By April 7, 2022December 1st, 2023Energy Efficiency, Government, Window Film
A classroom with windows that can be helped by the energy efficiency grant

A $500 million dollar energy efficiency grant approved by the Biden administration will ensure public schools are “up to par” for the carbon-neutral future. The intention is to add solar, insulation, and other upgrades to the public facilities to offset energy usage moving forward. These changes are intended to move our nation closer to that “net-zero by 2050” goal.

Why Schools

We have over 84,000 public schools across the country, with approximately 100,000 buildings. These units house our greatest asset, our children. Of course, they should be a priority. Combine the assets within, with the massive square footage of the properties, and you have ground zero for energy efficiency progress. As a country, we can facilitate the greatest progress by starting with our public school system. It just makes sense.

Perhaps the most compelling reason to ensure carbon neutrality in our public school buildings is energy expense. We spend over $8 billion a year in energy costs for schools across the country. Cutting those expenditures via facilities upgrades will also reduce our carbon footprint.
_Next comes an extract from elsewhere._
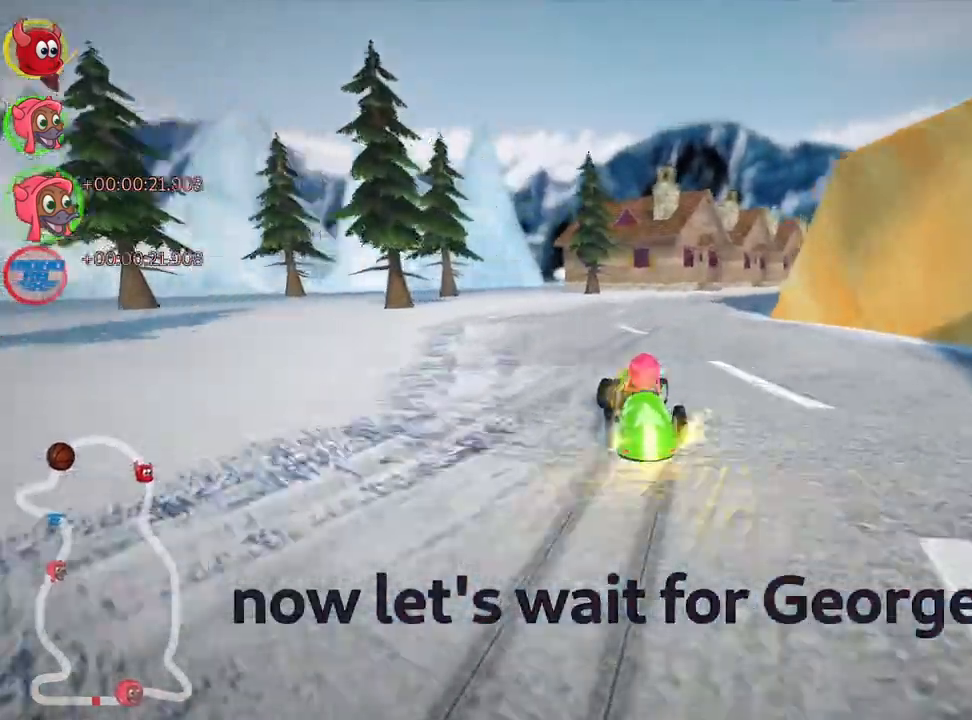
{"keys": ["right", "up"], "events": [[150, "skid", "up"], [267, "nitro", "down"], [483, "nitro", "up"]]}
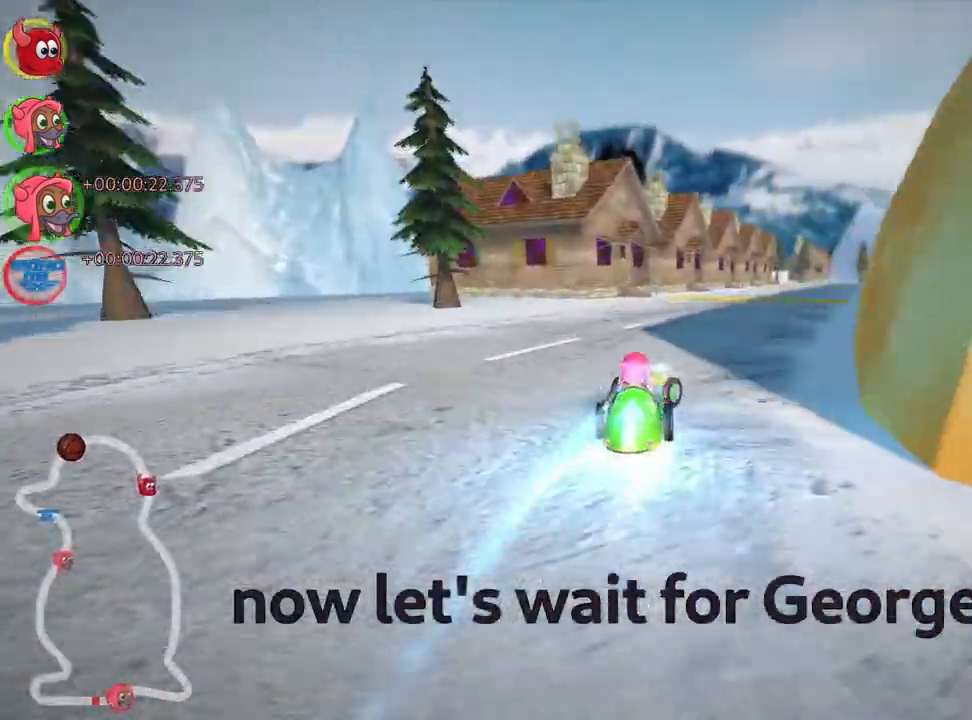
{"keys": ["left", "up"], "events": [[100, "right", "up"], [417, "left", "down"]]}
A senior administration official commented to reporters following the grant announcement, “Energy efficiency improvements to HVAC systems, lighting, insulation, and other energy upgrades can unlock significant savings to go towards student learning and success.” If we can apply those savings to future learning, then we are increasing our children’s overall success and well-being. In other words, funding for improved technology and resources can only enable our future generations to progress; both environmentally and professionally. Furthermore, by educating our youth on energy efficiency, we ensure a zero-carbon future.

Solar power

There are currently 7,332 schools with solar installations. However, not all of those are public schools. Arizona, California, Indiana, Massachusetts, and New Jersey are the leaders in implementing solar power within their school systems; public, as well as private.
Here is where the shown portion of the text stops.